---- Records for this task

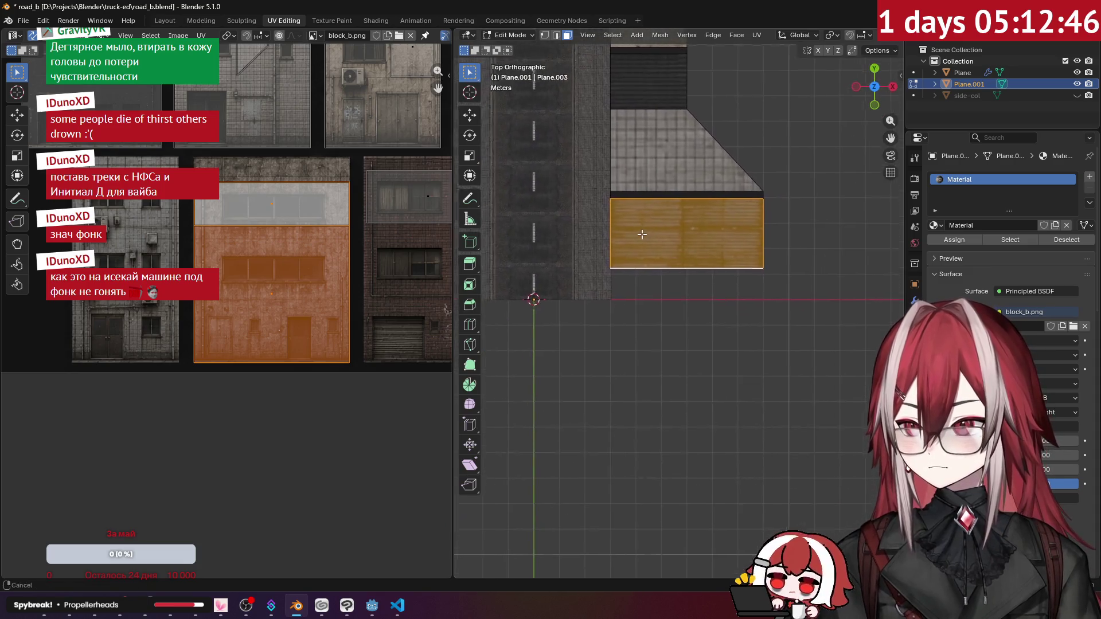
scroll(631, 244, up, 2)
key(g)
key(y)
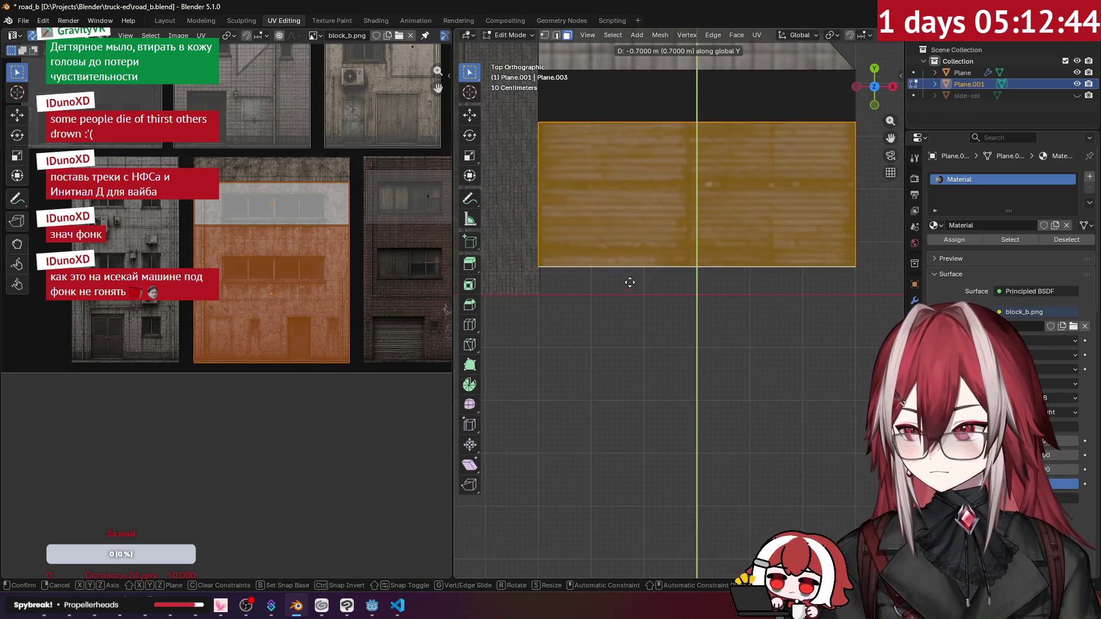
click(633, 306)
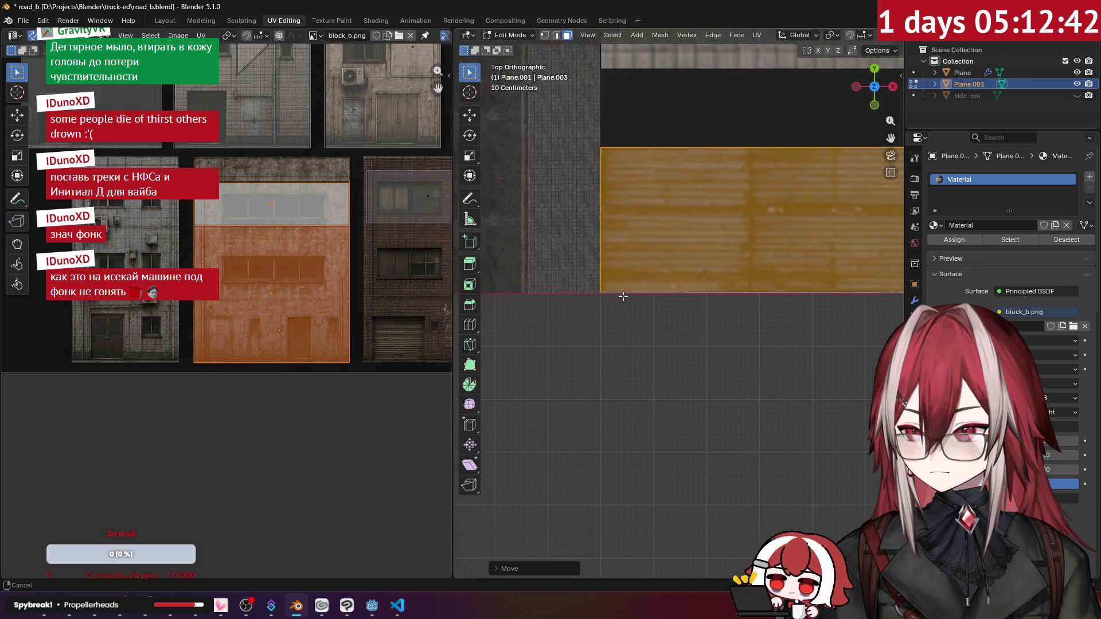
scroll(764, 289, up, 3)
scroll(763, 290, up, 1)
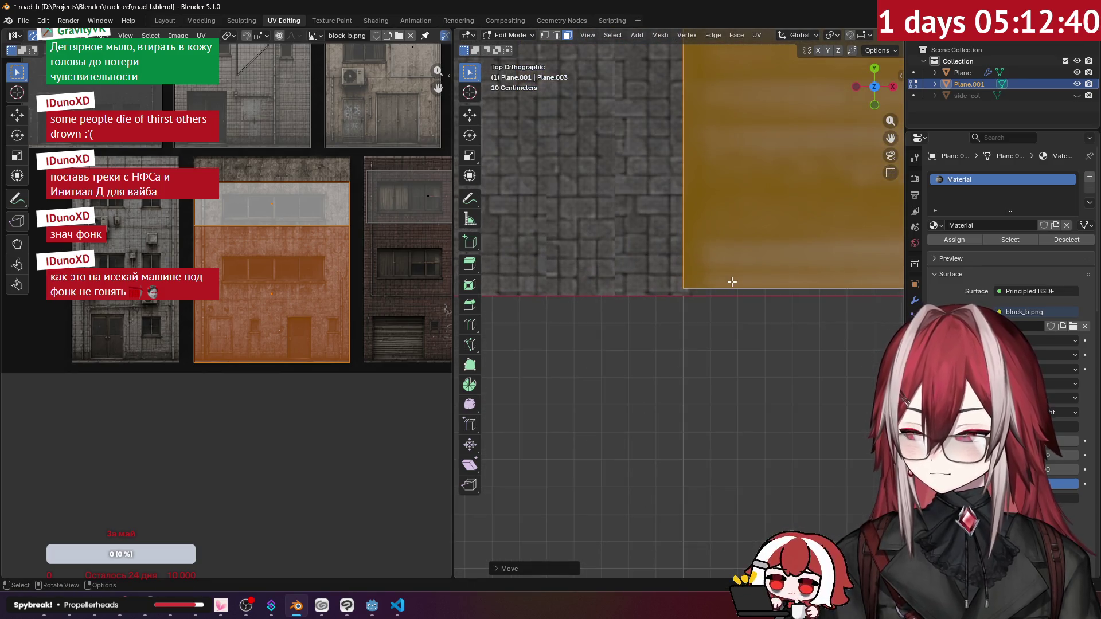
scroll(634, 39, down, 8)
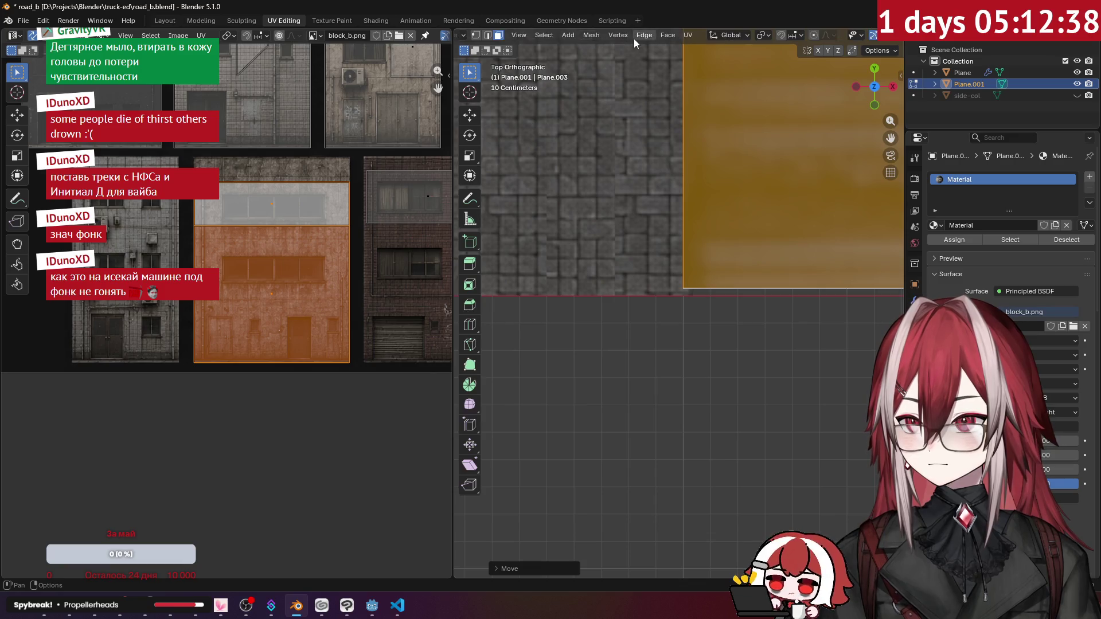
Set snapping to Vertex, snap the block's front edge onto the X axis, and return to Object Mode.
click(714, 36)
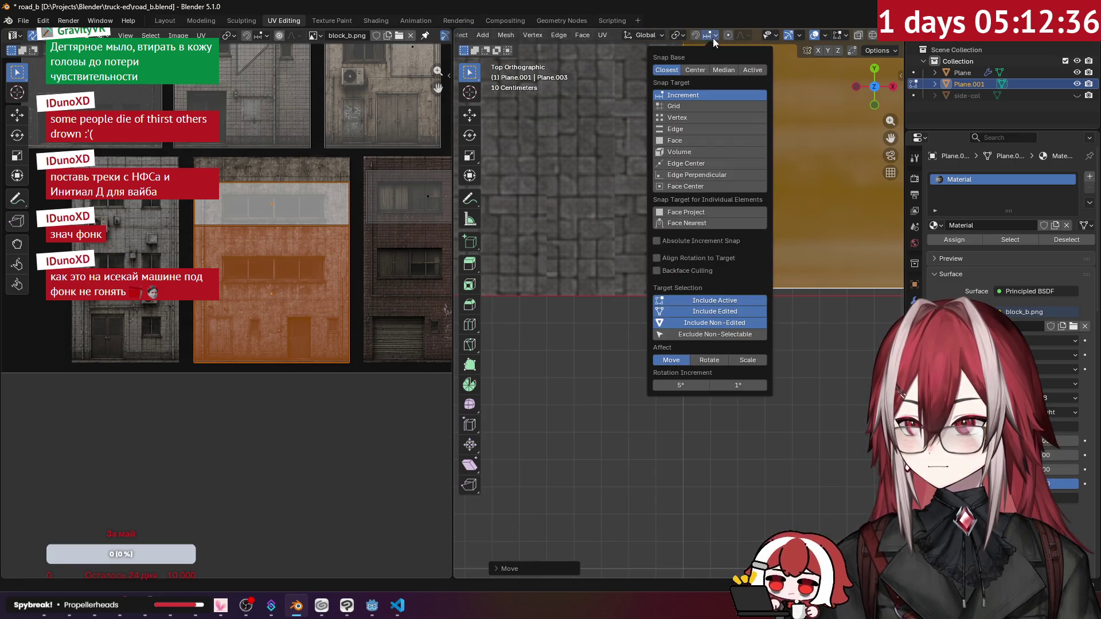
click(683, 117)
key(g)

--------

A verbatim copy of the records is needed, with all images omitted.

scroll(631, 244, up, 2)
key(g)
key(y)
click(633, 306)
scroll(764, 289, up, 3)
scroll(763, 290, up, 1)
scroll(634, 39, down, 8)
Set snapping to Vertex, snap the block's front edge onto the X axis, and return to Object Mode.
click(714, 36)
click(683, 117)
key(g)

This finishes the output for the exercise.